Those common denominators include eating plant-based meals, nuts, and whole, unprocessed foods. In general, researchers recommend eating more fruits, vegetables and whole grains, plus lean sources of protein such as seafood, dairy and fortified soy alternatives (beans, peas and lentils), while cutting back on saturated fats, sugar and salt.
"There is no one-size-fits-all eating pattern for how people should eat differently as they age," says Rachel Stahl, a registered dietitian at Weill Cornell Medicine. "Some may find, for example, that they need to eat smaller meals more frequently."
A study led by researchers at the Harvard T.H. Chan School of Public Health tracked changes in diet and lifestyle of some 74,000 people for 12 years. They followed mostly people over 60 and published their findings in the New England Journal of Medicine.
The bottom line: Small, gradual improvements in food choices led to a more nutritious diet that, in turn, can lower cholesterol levels, blood pressure, blood sugar and inflammation. It's also never too late to start eating smart, the study suggests.
Yet the Cleveland Clinic reports that, as one ages, particularly after 65, healthy eating "can become more challenging," with weight gain a potential result. A slower metabolism, fluctuating hormones, lowered physical activity and digestive issues are among the reasons.
"It can be difficult to change our eating habits on our own," says Kathryn N. Porter Starr, a registered nutritionist and associate professor of medicine at the Duke University School of Medicine. "Certain key nutrients, such as fiber, are important to prioritize as we age."
She recommends consulting a registered dietitian nutritionist "who can translate the science of nutrition into practical solutions for you."
And "choose small goals that can be achieved and sustained," she adds.
Since turning 50, I've taken baby steps toward eating smarter, and I now choose foods more selectively: more fresh vegetables (spinach, carrots, cabbage), more fruit (apples, blueberries, bananas), more fish (salmon, tuna, sardines) and only bread that's whole wheat.
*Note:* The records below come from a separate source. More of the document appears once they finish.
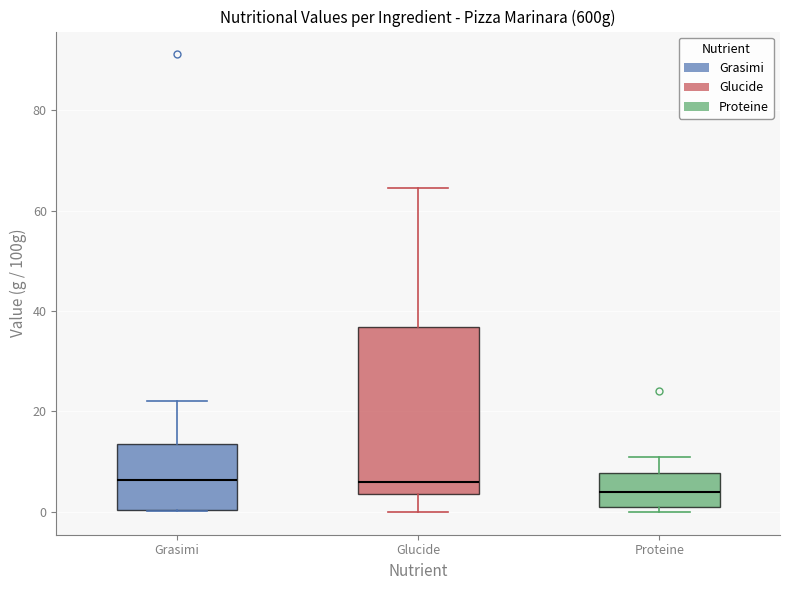

Reading left to right, read every box against the y-axis: the position of its median line, the range the box covers, and the ends of its whiskers. The values are not printed on the chart, so give them approximately, as read against the axis.

Grasimi: median 6, box 0 to 14, whiskers 0 to 22
Glucide: median 6, box 4 to 36, whiskers 0 to 64
Proteine: median 4, box 0 to 8, whiskers 0 (just below the box's lower edge) to 12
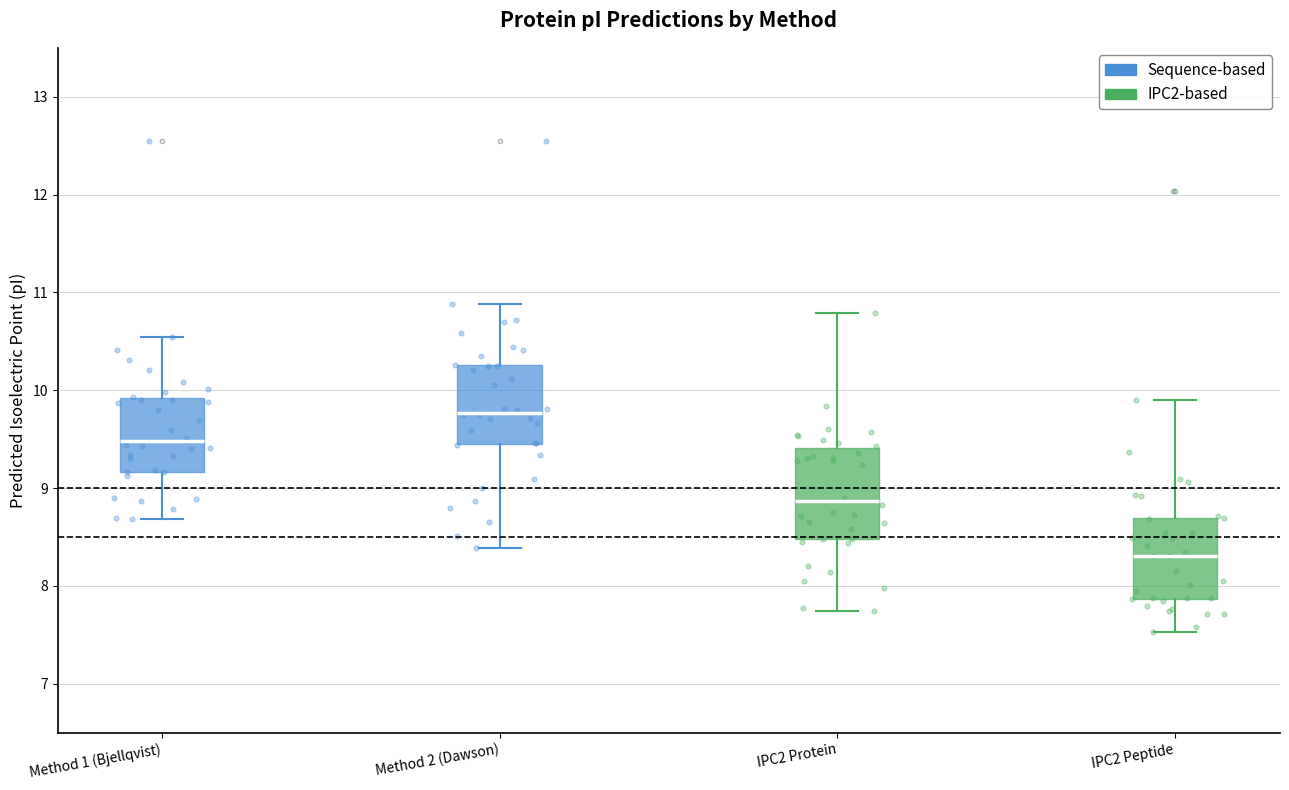

Reading left to right, transcribe this box plot: for each box, give where its median line is, the range the box spans, and where its two whiskers end, as read against the y-axis. The values are not printed on the chart, so give them approximately, as read against the axis.

Method 1 (Bjellqvist): median 9.5, box 9.2 to 9.9, whiskers 8.7 to 10.5
Method 2 (Dawson): median 9.8, box 9.4 to 10.3, whiskers 8.4 to 10.9
IPC2 Protein: median 8.9, box 8.5 to 9.4, whiskers 7.7 to 10.8
IPC2 Peptide: median 8.3, box 7.9 to 8.7, whiskers 7.5 to 9.9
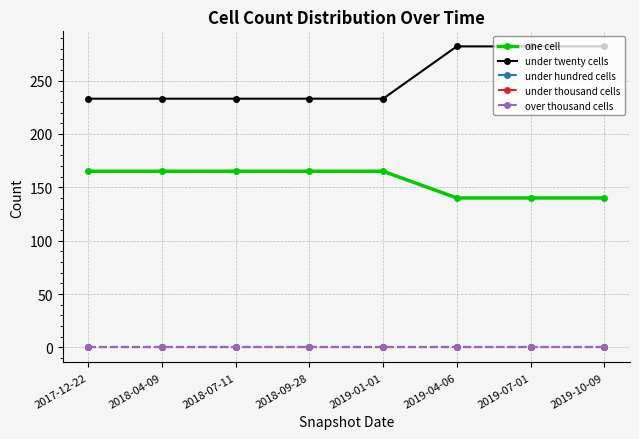

Reading left to right, extract all data points from this chart.

one cell: 2017-12-22=165	2018-04-09=165	2018-07-11=165	2018-09-28=165	2019-01-01=165	2019-04-06=140	2019-07-01=140	2019-10-09=140
under twenty cells: 2017-12-22=233	2018-04-09=233	2018-07-11=233	2018-09-28=233	2019-01-01=233	2019-04-06=282	2019-07-01=282	2019-10-09=282
under hundred cells: 2017-12-22=0	2018-04-09=0	2018-07-11=0	2018-09-28=0	2019-01-01=0	2019-04-06=0	2019-07-01=0	2019-10-09=0
under thousand cells: 2017-12-22=0	2018-04-09=0	2018-07-11=0	2018-09-28=0	2019-01-01=0	2019-04-06=0	2019-07-01=0	2019-10-09=0
over thousand cells: 2017-12-22=0	2018-04-09=0	2018-07-11=0	2018-09-28=0	2019-01-01=0	2019-04-06=0	2019-07-01=0	2019-10-09=0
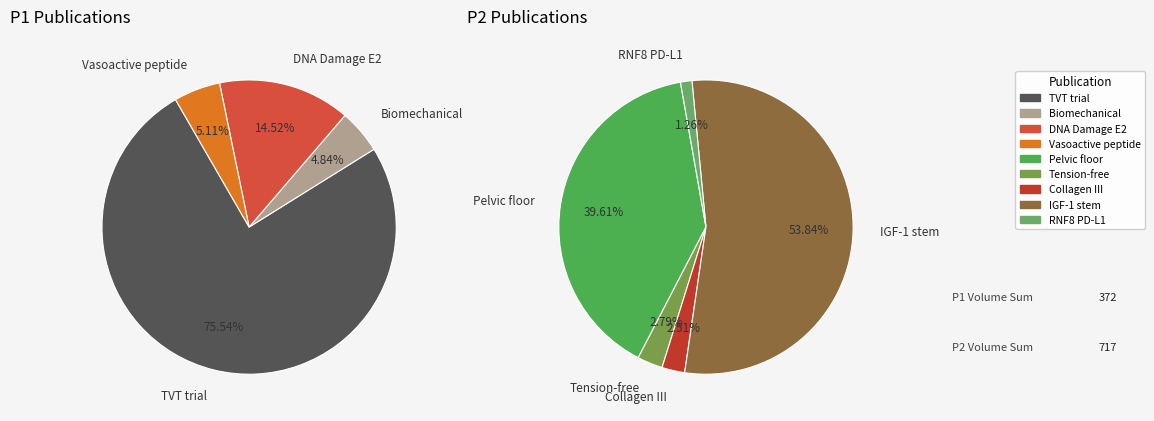

What is the change in value from DNA Damage-Induced Foci of E2 to Role of vasoactive intestinal peptide?

-35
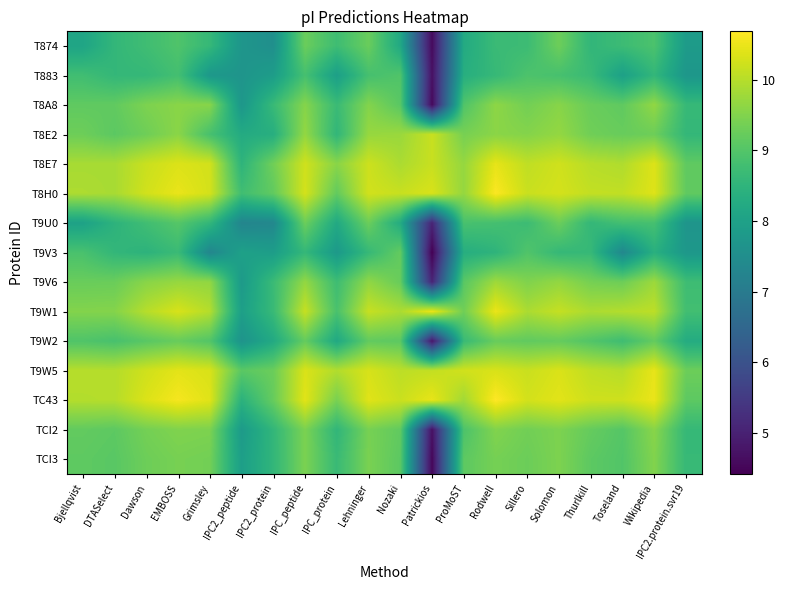

Reading left to right, transcribe all the data shown in this chart.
I eat red meat only once or twice a month, skip most sweets, and often snack on yogurt and nuts (walnuts, pecans, almonds). My wife, who stays informed about dietary practices, is a big help.
I've also trained myself to stop eating well before facing the risk of spontaneous combustion and losing all my self-respect. I eat more slowly. I divide dinner into two courses, taking an intermission of 15 to 30 minutes to let my stomach signal satiety (and prolong the pleasure). I learned a hard-earned lesson from my father. He ate fast, finishing almost before anyone else even started, only to grow seriously overweight in his 50s and die of a massive heart attack at 70.
I've improved otherwise, too. I now eat progressively less through the day - as the axiom goes, like a prince at breakfast, a peasant at lunch and a pauper at dinner. I calibrate my consumption to sync up with my energy needs at a given hour. I eat meals early in the day and at regular times (usually about 8 a.m., noon and 7 p.m.) and limit myself to a modest intake of wine and beer - no more hard liquor for me.
My dietary philosophy is basic. Treat food as fuel for function - in effect, as medicine - but also as fun and without being finicky about it.
These days, I feel good. I weigh only about 10 pounds more than in high school. Despite borderline high cholesterol and high blood pressure, for which I take daily medication, I remain vigorous.
So, embrace your appetite for change. Hey, if I can do it, then believe me, so can you.